University of Dundee research helps explain links between antibiotic use and heart attack risk. Their study showed that, Clarithromycin use was indeed linked to an increased risk of heart problems.
A research by UK-based University of Dundee has helped explain why a commonly used antibiotic can lead to an increased risk of heart attacks, opening up the possibility of precision prescribing based on a patient’s genes.
Clarithromycin accounts for around 15% of all primary care antibiotic prescriptions in the UK and is recommended for treatment of patients with chest infections. In recent years it has been suggested that patients taking clarithromycin rather than alternative antibiotics were more likely to suffer a serious cardiovascular event, but research into this association had proved inconclusive.
In order to provide greater clarity, the University of Dundee team, led by Dr Ify Mordi from the University’s School of Medicine, took a different approach to previous studies. Taking advantage of the extensive electronic database compiled locally, they explored both medical prescribing records and genetic data to determine whether clarithromycin use was indeed linked to an increased risk of heart problems.
Their study showed that, compared to patients prescribed amoxicillin, those taking clarithromycin were 31% more likely to be admitted to hospital with a heart problem within 14 days of starting the prescription and 13% more likely to be admitted to hospital with a heart problem up to a year after the conclusion of the prescription.

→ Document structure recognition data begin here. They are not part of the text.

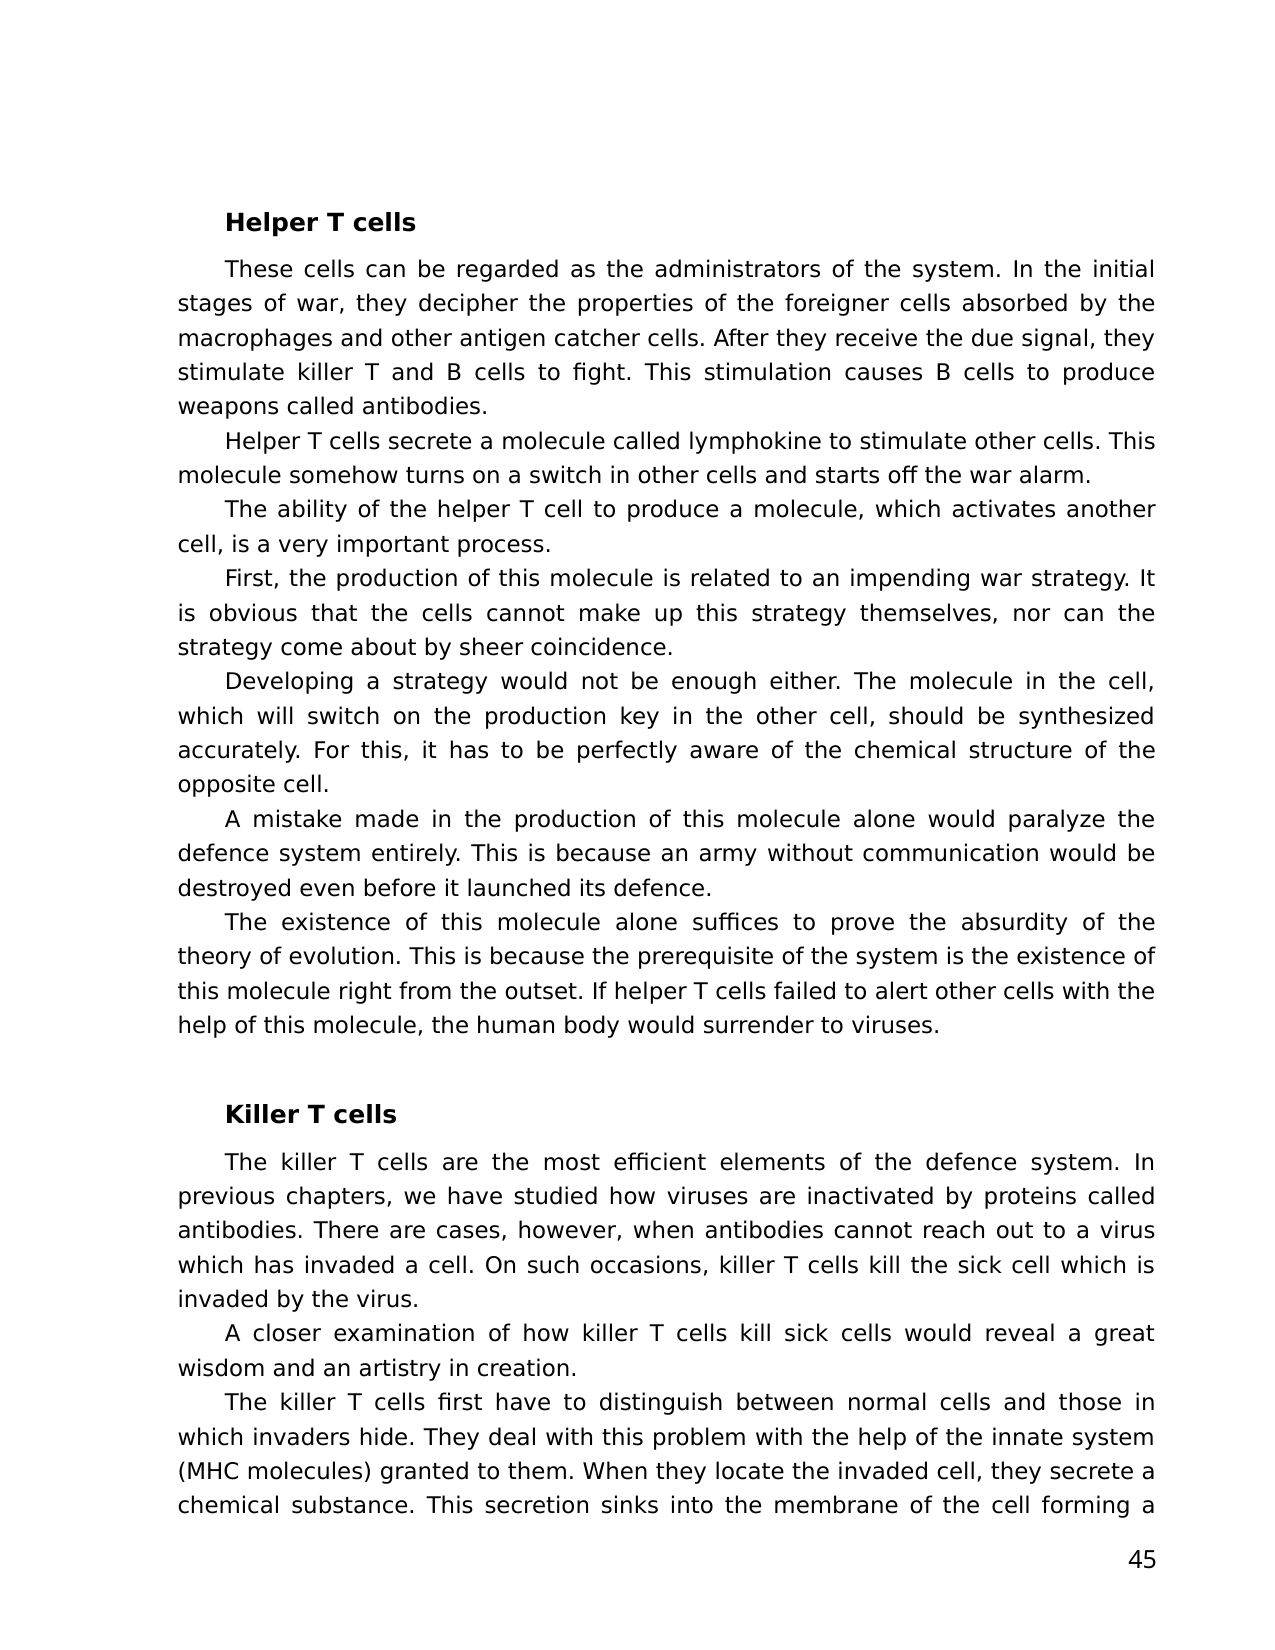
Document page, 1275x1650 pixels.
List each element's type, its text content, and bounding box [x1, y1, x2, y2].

text The existence of this molecule alone suffices to prove the absurdity of the theory of evolution. This is because the prerequisite of the system is the existence of this molecule right from the outset. If helper T cells failed to alert other cells with the help of this molecule, the human body would surrender to viruses. [177, 903, 1157, 1040]
text Developing a strategy would not be enough either. The molecule in the cell, which will switch on the production key in the other cell, should be synthesized accurately. For this, it has to be perfectly aware of the chemical structure of the opposite cell. [177, 662, 1157, 800]
text The ability of the helper T cell to produce a molecule, which activates another cell, is a very important process. [177, 490, 1157, 559]
text Killer T cells [177, 1100, 1157, 1130]
text A closer examination of how killer T cells kill sick cells would reveal a great wisdom and an artistry in creation. [177, 1314, 1157, 1383]
text These cells can be regarded as the administrators of the system. In the initial stages of war, they decipher the properties of the foreigner cells absorbed by the macrophages and other antigen catcher cells. After they receive the due signal, they stimulate killer T and B cells to fight. This stimulation causes B cells to produce weapons called antibodies. [177, 250, 1157, 422]
text Helper T cells secrete a molecule called lymphokine to stimulate other cells. This molecule somehow turns on a switch in other cells and starts off the war alarm. [177, 422, 1157, 490]
text Helper T cells [177, 207, 1157, 237]
text First, the production of this molecule is related to an impending war strategy. It is obvious that the cells cannot make up this strategy themselves, nor can the strategy come about by sheer coincidence. [177, 559, 1157, 662]
text A mistake made in the production of this molecule alone would paralyze the defence system entirely. This is because an army without communication would be destroyed even before it launched its defence. [177, 800, 1157, 903]
text The killer T cells are the most efficient elements of the defence system. In previous chapters, we have studied how viruses are inactivated by proteins called antibodies. There are cases, however, when antibodies cannot reach out to a virus which has invaded a cell. On such occasions, killer T cells kill the sick cell which is invaded by the virus. [177, 1142, 1157, 1314]
text The killer T cells first have to distinguish between normal cells and those in which invaders hide. They deal with this problem with the help of the innate system (MHC molecules) granted to them. When they locate the invaded cell, they secrete a chemical substance. This secretion sinks into the membrane of the cell forming a [177, 1383, 1157, 1521]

In addition, they found that patients also taking certain types of medications, such as statins, at the same time were even more likely to have a heart issue if given clarithromycin rather than amoxicillin.
Medications such as statins and clarithromycin work in the body using a pathway controlled by a protein called P-glycoprotein. Using genetic data, the researchers found that patients with a genetic predisposition to lower P-glycoprotein activity were also at 40% higher risk of heart problems up to a year after prescription when taking clarithromycin rather than amoxicillin.
Taken together, these results suggest that patients should be prescribed alternative antibiotics if they are taking P-glycoprotein inhibitors such as statins, or if they have a particular genotype.
“Studies into the association between clarithromycin with cardiovascular events had been conflicting but we knew it was possible that any risk would be partly mediated through drug-drug interactions and only evident in at-risk populations,” said Dr Mordi.
“We set out to examine whether this association might be mediated via P-glycoprotein, a major pathway for clarithromycin metabolism. One issue with this type of analysis is it may be biased in that people who are taking statins, for example, are more likely to have had a heart problem before, and so are more likely to have heart issues in future. In Tayside we have a wonderful genetic resource which can take out this bias, as you can change your prescription, but not your genes.”
In addition to examining anonymised medical records for adult patients prescribed either clarithromycin or amoxicillin in Tayside between 2004 and 2014, Dr Mordi and his colleagues conducted a genomic observational cohort study evaluating genotyped patients from the GoDARTS database of 18,306 individuals recruited in the same area between 1989 and 2015.
Dr Mordi continued, “We found that clarithromycin use was associated with an increased risk of cardiovascular hospitalisation up to a year post-prescription compared to amoxicillin. There appears to be an effect modification via P-glycoprotein, and these results may have implications for clarithromycin use in patients taking P-glycoprotein inhibitors or with low genetically-predicted P-glycoprotein activity.”
The paper has been published in PLOS Medicine. The research was funded by the Chief Scientist Office, Tenovus Scotland and the Jimmie Cairncross Charitable Trust.